We can repeat this exercise with *any* linear combination b_{x} s_{x} + b_{y} s_{y} + b_{z} s_{z}. We find that in general, if we force one linear combination to be known with certainty, that all linear combinations where the vector (c_{x}, c_{y}, c_{z}) is not parallel to (b_{x} , b_{y}, b_{z}) are uncertain. This is the same as the condition guaranteeing that the two linear combinations commute as matrices.

Pursuing the mathematics of this further would lead us into the realm of *eigenvalues of Hermitian matrices*, *complete ortho-normal bases* and other esoterica. But the main point to remember is that *any* system we can think about in terms of classical logic *inevitably* contains in it an infinite set of variables in addition to the ones we initially thought about as the maximum set of things we thought could be measured. When our original variables are known with certainty, these other variables are uncertain *but the mathematics gives us completely determined formulas for their probability distributions*.

Another disturbing fact about the mathematical probability theory for non-compatible observables that we’ve discovered, is that it does NOT satisfy the probability sum rule. This is because, once we start thinking about incompatible observables, the notion of *either this or that* is not well defined. In fact we’ve seen that when we know “definitely for sure” that s_{z} is 1, the probability for B to take on its positive value could be any number between zero and one, depending on the ratio of b_{z} and b_{x}.

Thus QM contains questions that are neither independent nor dependent and the probability sum rule P(s_{z} or B ) = P(s_{z}) + P(B) does not make sense because the word *or* is undefined for non-commuting operators. As a consequence we cannot apply the conditional probability rule to general QM probability predictions. This appears to cause a problem when we make a measurement that seems to give a definite answer. We’ll explain below that the issue here is the meaning of the word measurement. It means the interaction of the system with macroscopic objects containing many atoms. One can show that conditional probability *is* a sensible notion, with incredible accuracy, for such objects, and this means that we can interpret QM for such objects as if it were a classical probability theory. The famous “collapse of the wave function” is nothing more than an application of the rules of conditional probability, to macroscopic objects, for which they apply.

The double slit experiment famously discussed in the first chapter of Feynman’s lectures on quantum mechanics, is another example of the failure of the probability sum rule. The question of which slit the particle goes through is one of two alternative histories.

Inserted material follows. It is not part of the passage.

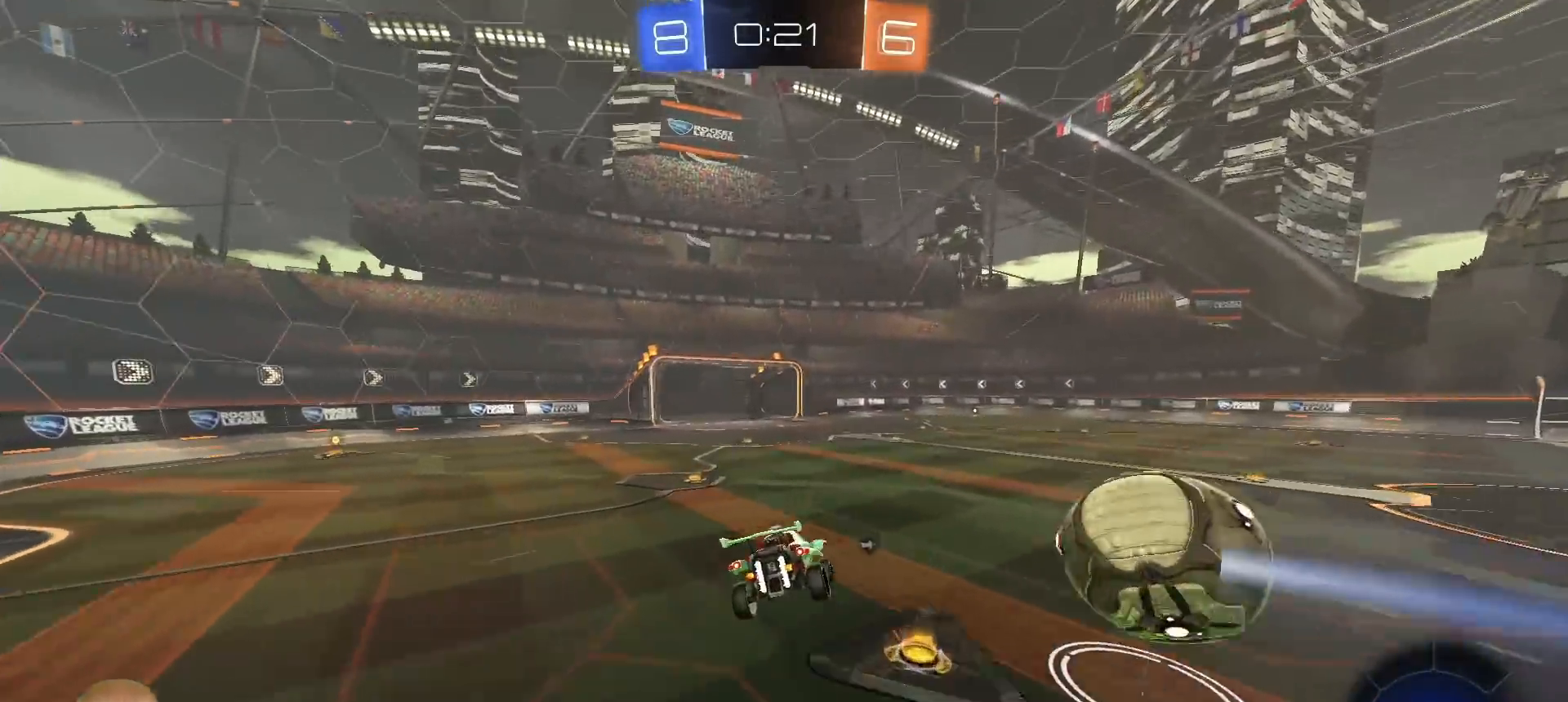
{"buttons": ["R1", "R2"], "left_stick": "right", "right_stick": "center", "events": [[17, "left_stick", "right"], [33, "L1", "down"], [67, "R2", "down"], [100, "L1", "up"], [300, "R1", "down"]]}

In Newton’s equations, a history is determined by an initial position and velocity, but Heisenberg’s famous uncertainty relation is simply the statement that position and velocity are incompatible observables, which don’t commute as matrices, just like s_{z} and s_{x}. So the statement that either one history or another happened does not make sense, because the two histories interfere.

Before leaving our little ammonia molecule, I want to tell you about one more remarkable fact, which has no bearing on the rest of the discussion, but shows the remarkable power of quantum mechanics. Way back at the top of this post, you could have asked me, “what if I wanted to orient the ammonia along the x axis or some other direction”. The answer is that the operator n_{x} s_{x} + n_{y} s_{y} + n_{z} s_{z}, where (n_{x} , n_{y}, n_{z}) is a unit vector, has definite values in precisely those states where the molecule is oriented along this unit vector. The whole quantum formalism of a single bit, is invariant under 3 dimensional rotations. And who would have ever thought of that? (Pauli, that’s who).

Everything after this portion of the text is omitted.